Entries supplied ▸

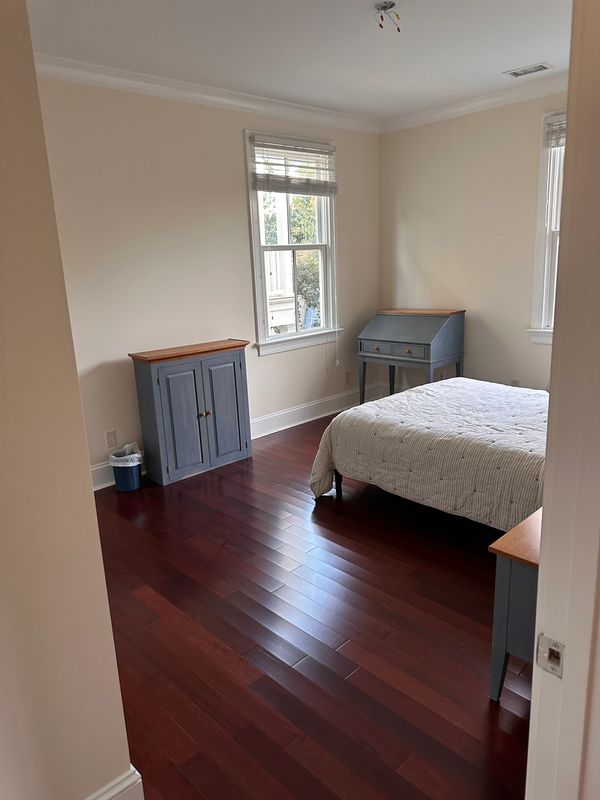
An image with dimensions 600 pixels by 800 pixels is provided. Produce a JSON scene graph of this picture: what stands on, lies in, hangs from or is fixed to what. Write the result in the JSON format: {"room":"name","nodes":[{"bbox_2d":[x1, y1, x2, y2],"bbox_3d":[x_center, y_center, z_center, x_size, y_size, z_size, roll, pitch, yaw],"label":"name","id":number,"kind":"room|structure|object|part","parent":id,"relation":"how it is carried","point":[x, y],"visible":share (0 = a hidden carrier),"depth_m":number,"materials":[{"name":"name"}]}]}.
{"room":"bedroom","nodes":[
{"label":"bedroom","id":0,"kind":"room"},
{"bbox_2d":[0,0,135,799],"bbox_3d":[-0.960,-0.016,0.978,1.240,2.716,0.175,-15,19,-42],"label":"left wall","id":1,"kind":"structure","parent":0,"point":[2,178],"depth_m":1.29,"materials":[{"name":"beige paint"}]},
{"bbox_2d":[85,765,143,799],"bbox_3d":[-0.886,1.238,1.183,1.207,0.159,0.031,-15,19,-42],"label":"baseboard","id":2,"kind":"structure","parent":1,"relation":"attached to","point":[119,789],"depth_m":1.53,"materials":[{"name":"white paint"}]},
{"bbox_2d":[33,73,381,485],"bbox_3d":[-0.774,-0.921,4.336,4.531,2.769,0.146,-15,19,-42],"label":"back wall","id":3,"kind":"structure","parent":0,"point":[231,135],"depth_m":4.04,"materials":[{"name":"paint"}]},
{"bbox_2d":[105,430,117,448],"bbox_3d":[-1.344,0.280,3.952,0.072,0.118,0.009,-15,19,-42],"label":"wall socket","id":4,"kind":"object","parent":3,"relation":"attached to","point":[111,441],"visible":0.98,"depth_m":3.95,"materials":[{"name":"white plastic"}]},
{"bbox_2d":[35,54,379,133],"bbox_3d":[-0.788,-2.173,3.896,4.307,0.096,0.083,-15,19,-42],"label":"crown molding","id":5,"kind":"structure","parent":3,"relation":"attached to","point":[182,94],"depth_m":3.90,"materials":[{"name":"white paint"}]},
{"bbox_2d":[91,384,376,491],"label":"baseboard","id":6,"kind":"structure","parent":3,"relation":"attached to","point":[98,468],"depth_m":5.16,"materials":[{"name":"white paint"}]},
{"bbox_2d":[244,129,339,355],"bbox_3d":[-0.066,-1.339,4.952,1.060,1.844,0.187,-15,19,-42],"label":"window","id":7,"kind":"structure","parent":3,"relation":"in","point":[285,338],"depth_m":4.99,"materials":[{"name":"white"}]},
{"bbox_2d":[250,135,336,197],"bbox_3d":[-0.022,-1.950,4.679,0.934,0.423,0.055,-15,19,-42],"label":"window blind","id":8,"kind":"object","parent":7,"relation":"attached to","point":[284,190],"visible":0.99,"depth_m":4.63,"materials":[{"name":"white"}]},
{"bbox_2d":[344,370,350,382],"bbox_3d":[0.491,-0.234,5.649,0.078,0.122,0.013,-15,19,-42],"label":"wall socket","id":9,"kind":"object","parent":3,"relation":"attached to","point":[346,375],"visible":0.99,"depth_m":5.64,"materials":[{"name":"white"}]},
{"bbox_2d":[28,0,569,121],"bbox_3d":[0.389,-1.926,2.315,5.025,0.108,4.142,-15,19,-42],"label":"ceiling","id":10,"kind":"structure","parent":0,"point":[536,44],"depth_m":3.28,"materials":[{"name":"white paint"}]},
{"bbox_2d":[373,1,401,30],"bbox_3d":[0.451,-1.969,2.852,0.147,0.110,0.146,-15,19,-42],"label":"ceiling light","id":11,"kind":"object","parent":10,"relation":"attached to","point":[393,4],"visible":0.99,"depth_m":2.84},
{"bbox_2d":[504,62,551,76],"bbox_3d":[1.617,-2.332,3.921,0.171,0.011,0.300,-15,19,-42],"label":"ceiling vent","id":12,"kind":"object","parent":10,"relation":"attached to","point":[531,71],"visible":0.99,"depth_m":3.91,"materials":[{"name":"white metal"}]},
{"bbox_2d":[87,405,534,799],"bbox_3d":[0.501,0.911,2.740,5.540,0.099,4.496,-15,19,-42],"label":"floor","id":13,"kind":"structure","parent":0,"point":[452,614],"depth_m":2.28,"materials":[{"name":"brown wood"}]},
{"bbox_2d":[109,443,143,491],"bbox_3d":[-1.217,0.473,3.914,0.236,0.301,0.237,-15,19,-42],"label":"trash can","id":14,"kind":"object","parent":13,"relation":"on","point":[132,474],"visible":0.91,"depth_m":3.84,"materials":[{"name":"plastic"}]},
{"bbox_2d":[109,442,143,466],"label":"trash bag","id":15,"kind":"object","parent":14,"relation":"in","point":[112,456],"visible":0.5,"depth_m":3.90,"materials":[{"name":"white plastic"}]},
{"bbox_2d":[129,339,252,486],"bbox_3d":[-0.773,0.080,4.157,0.837,0.924,0.351,-15,19,-42],"label":"cabinet","id":16,"kind":"object","parent":13,"relation":"on","point":[239,358],"visible":0.99,"depth_m":3.99,"materials":[{"name":"blue wood"}]},
{"bbox_3d":[-0.794,0.159,3.857,0.294,0.774,0.052,-15,19,-42],"label":"cabinet door","id":17,"kind":"part","parent":16,"relation":"part of","materials":[{"name":"blue wood"}]},
{"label":"knob","id":18,"kind":"part","parent":16,"relation":"part of","materials":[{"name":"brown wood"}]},
{"bbox_3d":[-0.546,0.082,4.115,0.312,0.766,0.044,-15,19,-42],"label":"cabinet door","id":19,"kind":"part","parent":16,"relation":"part of","materials":[{"name":"blue wood"}]},
{"bbox_2d":[358,308,465,404],"bbox_3d":[1.042,-0.329,5.285,0.539,1.003,0.869,-15,19,-42],"label":"secretary desk","id":20,"kind":"object","parent":13,"relation":"on","point":[417,343],"visible":0.96,"depth_m":5.08,"materials":[{"name":"wood"}]},
{"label":"drawer","id":21,"kind":"part","parent":20,"relation":"part of","materials":[{"name":"wood"}]},
{"bbox_2d":[309,378,547,530],"bbox_3d":[1.394,0.100,3.393,1.704,1.076,2.241,-15,19,-42],"label":"bed","id":22,"kind":"object","parent":13,"relation":"on","point":[363,426],"visible":0.67,"depth_m":3.12,"materials":[{"name":"fabric"}]},
{"bbox_3d":[0.264,0.498,3.782,0.064,0.285,0.062,-15,19,-42],"label":"bed leg","id":23,"kind":"part","parent":22,"relation":"part of","materials":[{"name":"brown wood"}]},
{"bbox_2d":[487,506,540,703],"bbox_3d":[1.025,0.731,1.940,0.665,0.597,0.466,-15,19,-42],"label":"nightstand","id":24,"kind":"object","parent":13,"relation":"on","point":[503,570],"visible":0.38,"depth_m":1.83,"materials":[{"name":"wood"}]},
{"bbox_2d":[526,0,599,799],"bbox_3d":[0.130,0.293,0.515,1.045,2.211,0.167,-15,19,-42],"label":"door frame","id":25,"kind":"structure","parent":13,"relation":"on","point":[538,605],"depth_m":0.78,"materials":[{"name":"white paint"}]},
{"bbox_2d":[535,633,564,678],"bbox_3d":[0.390,0.397,0.859,0.014,0.061,0.046,-15,19,-42],"label":"strike plate","id":26,"kind":"object","parent":25,"relation":"attached to","point":[541,664],"visible":0.87,"depth_m":0.86,"materials":[{"name":"metal"}]},
{"bbox_2d":[378,89,566,394],"bbox_3d":[2.166,-1.075,4.431,0.149,2.779,3.852,-15,19,-42],"label":"right wall","id":27,"kind":"structure","parent":0,"point":[414,247],"depth_m":4.93,"materials":[{"name":"beige paint"}]},
{"bbox_2d":[380,72,567,132],"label":"crown molding","id":28,"kind":"structure","parent":27,"relation":"attached to","point":[452,111],"depth_m":4.55,"materials":[{"name":"white paint"}]},
{"bbox_2d":[510,378,519,386],"bbox_3d":[1.900,-0.120,4.900,0.008,0.119,0.070,-15,19,-42],"label":"wall socket","id":29,"kind":"object","parent":27,"relation":"attached to","point":[515,382],"visible":0.42,"depth_m":4.89,"materials":[{"name":"white"}]},
{"bbox_2d":[527,107,567,343],"bbox_3d":[2.353,-1.271,4.153,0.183,1.823,1.149,-15,19,-42],"label":"window","id":30,"kind":"structure","parent":27,"relation":"in","point":[538,306],"depth_m":4.47,"materials":[{"name":"white paint"}]},
{"bbox_2d":[544,113,565,148],"bbox_3d":[2.190,-1.994,3.972,0.052,0.238,0.878,-15,19,-42],"label":"window blind","id":31,"kind":"object","parent":30,"relation":"attached to","point":[562,143],"visible":0.28,"depth_m":4.22,"materials":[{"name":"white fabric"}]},
{"label":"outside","id":32,"kind":"structure","parent":0,"visible":0},
{"bbox_2d":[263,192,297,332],"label":"neighbouring house","id":33,"kind":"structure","parent":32,"point":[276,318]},
{"label":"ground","id":34,"kind":"structure","parent":32,"visible":0},
{"bbox_2d":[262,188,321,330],"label":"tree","id":35,"kind":"object","parent":34,"relation":"on","point":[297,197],"visible":0.27,"depth_m":10.59,"materials":[{"name":"green plant"}]}
]}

Exercise description ▸
If a line holds the string "bedroom", it counts; please state how many such lines there are in the data, with nothing more.

Expected answer ▸
2